Menos de 24 horas após ter sido preso em flagrante por injúria racial, o meia-atacante boliviano Miguelito, do América Ferroviário-PR, foi liberado da prisão na tarde desta segunda-feira (5) e responderá ao processo em liberdade. A prisão ocorreu após o jogador Allano, do Operário-PR, denunciá-lo por proferir a frase “preto do c…” durante partida realizada no Estádio Germano Krüger, válida pela sexta rodada da Série B do Campeonato Brasileiro.
A ofensa aconteceu aos 30 minutos do primeiro tempo, no momento em que os atletas se posicionavam para a cobrança de uma falta lateral. Imagens mostram Miguelito passando por Allano, que imediatamente reage e parte para a confrontação, acompanhado do capitão Jacy, também do Operário. A partida foi interrompida por 15 minutos, seguindo o protocolo antirracista estabelecido pela Fifa e pela CBF.

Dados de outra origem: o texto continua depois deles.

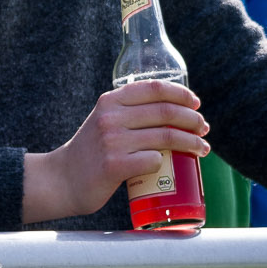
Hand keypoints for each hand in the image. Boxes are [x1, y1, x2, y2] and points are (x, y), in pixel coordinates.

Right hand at [22, 80, 208, 223]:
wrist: (63, 179)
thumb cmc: (91, 151)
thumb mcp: (104, 120)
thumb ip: (129, 112)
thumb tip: (176, 112)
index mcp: (109, 101)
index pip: (154, 88)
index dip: (181, 94)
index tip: (196, 104)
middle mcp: (110, 117)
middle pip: (166, 112)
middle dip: (193, 120)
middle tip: (203, 129)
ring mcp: (112, 141)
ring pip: (166, 137)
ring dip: (192, 143)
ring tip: (202, 148)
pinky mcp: (115, 166)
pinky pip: (154, 161)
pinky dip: (168, 163)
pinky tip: (172, 167)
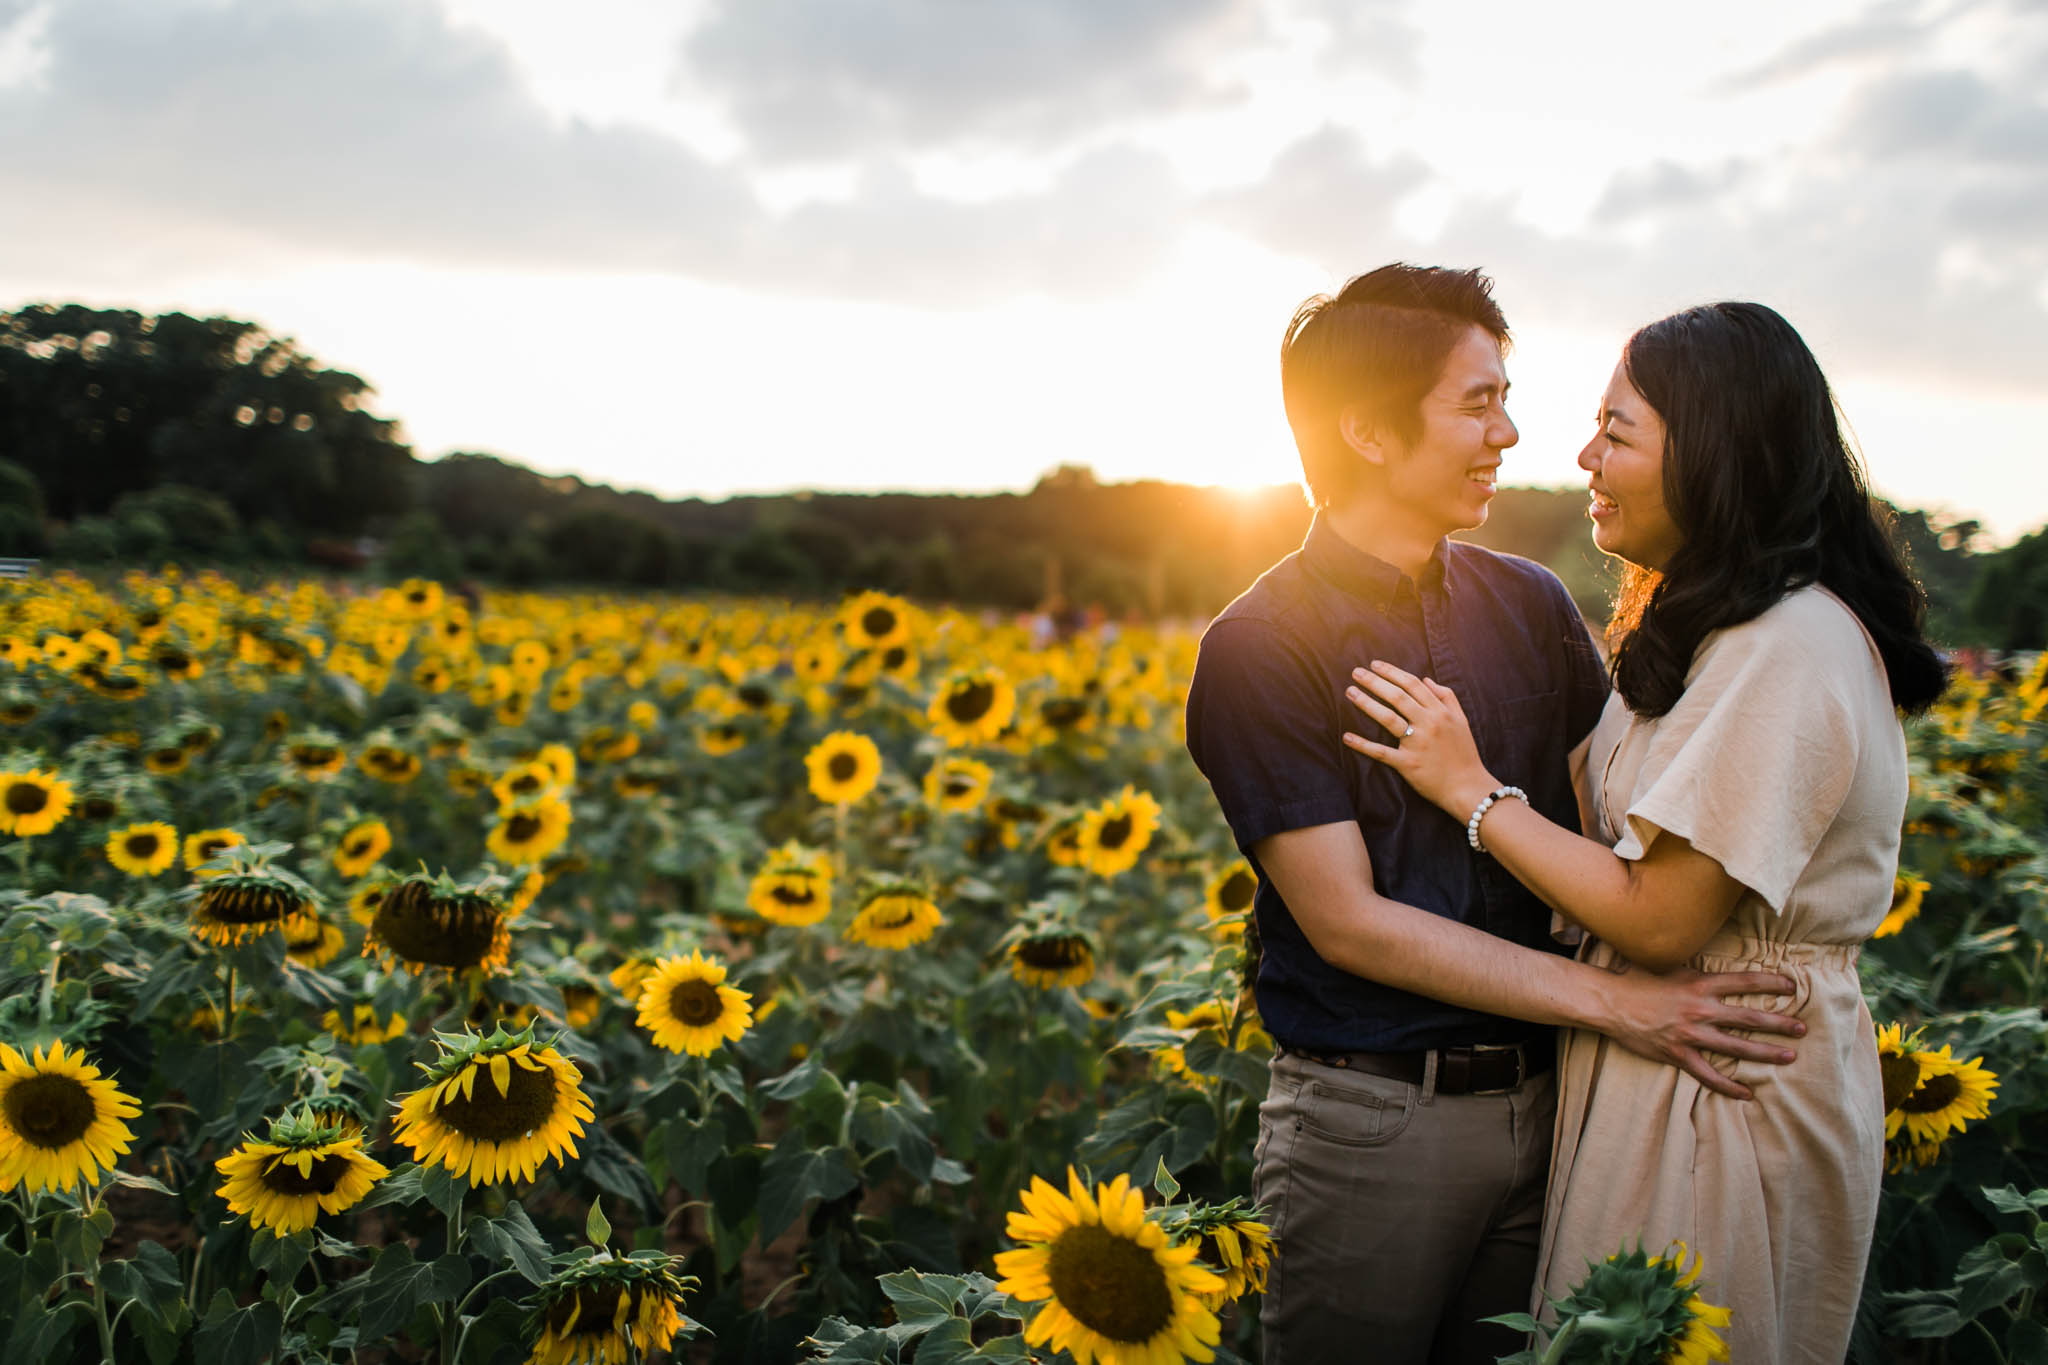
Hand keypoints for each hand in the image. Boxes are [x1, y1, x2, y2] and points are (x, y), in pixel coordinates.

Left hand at [1342, 660, 1495, 817]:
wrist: (1468, 788)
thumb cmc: (1464, 753)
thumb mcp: (1461, 721)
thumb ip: (1447, 697)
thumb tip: (1426, 679)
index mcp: (1440, 712)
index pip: (1413, 685)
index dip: (1392, 672)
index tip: (1374, 664)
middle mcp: (1429, 724)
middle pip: (1398, 697)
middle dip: (1375, 682)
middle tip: (1356, 672)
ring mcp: (1417, 744)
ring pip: (1388, 718)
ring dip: (1367, 703)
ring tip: (1350, 692)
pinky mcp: (1408, 764)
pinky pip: (1381, 752)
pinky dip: (1363, 745)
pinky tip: (1347, 737)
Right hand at [1601, 962, 1804, 1100]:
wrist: (1609, 1003)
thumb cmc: (1635, 980)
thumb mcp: (1668, 966)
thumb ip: (1693, 968)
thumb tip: (1710, 959)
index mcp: (1700, 984)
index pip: (1745, 982)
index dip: (1771, 983)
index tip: (1792, 987)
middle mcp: (1700, 1009)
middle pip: (1749, 1018)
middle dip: (1780, 1023)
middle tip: (1802, 1028)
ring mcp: (1690, 1034)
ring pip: (1737, 1047)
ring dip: (1766, 1053)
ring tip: (1789, 1056)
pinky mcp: (1678, 1055)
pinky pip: (1709, 1075)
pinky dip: (1729, 1087)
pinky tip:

Na súmula, o árbitro Alisson Sidnei Furtado afirmou que “nenhum integrante da equipe de arbitragem no campo de jogo viu e/ou ouviu tal incidente”. Apesar disso, a Polícia Civil do Paraná deu voz de prisão ao jogador após o término da partida, com base na denúncia da vítima e no depoimento de Jacy, que testemunhou a injúria.
“Diante do relato da vítima, da análise do contexto da imagem oficial, que dá para ver realmente que o jogador Miguelito passa pelo jogador Allano, vira e profere algum tipo de ofensa, confirmada pela testemunha, foi dada a prisão em flagrante”, explicou o delegado Gabriel Munhoz, responsável pelo caso. A polícia agora busca imagens de outros ângulos para complementar o inquérito, que deve ser concluído nos próximos dias.
Apesar da prisão em flagrante, Miguelito deixou a cadeia após o Tribunal de Justiça do Paraná conceder liberdade provisória durante a audiência de custódia. O América Ferroviário-PR ainda não se posicionou oficialmente, enquanto o Atlético-MG — clube com vínculo de direitos federativos do atleta — se pronunciou pela primeira vez apenas nesta tarde, após sua soltura.
A atitude do jogador boliviano gerou forte repercussão. O Operário-PR usou as redes sociais para “repudiar com veemência qualquer ato de racismo”. Já Allano se manifestou por meio do Instagram. “Não vou me calar. Não por mim apenas, mas por todos que já passaram por isso e por aqueles que ainda lutam para que esse tipo de violência acabe de vez. O futebol, como a sociedade, precisa dizer basta ao racismo. Precisamos de justiça, responsabilidade e, sobretudo, empatia.”
Para o pesquisador Leandro Lacerda, pós-doutor em Ciências da Atividade Física com foco no racismo estrutural no esporte, o caso escancara uma realidade que se repete sem punições exemplares. “Casos assim continuam se repetindo porque as punições, quando acontecem, são muito brandas. Infelizmente, ainda não houve uma punição exemplar, seguida por outras medidas exemplares. Dessa forma, o infrator comete o crime praticamente na certeza de que não vai acontecer nada.”
A CBF, até o momento, não se pronunciou oficialmente sobre o episódio.
A pena máxima prevista para injúria racial, segundo o Código Penal Brasileiro, é de cinco anos de reclusão.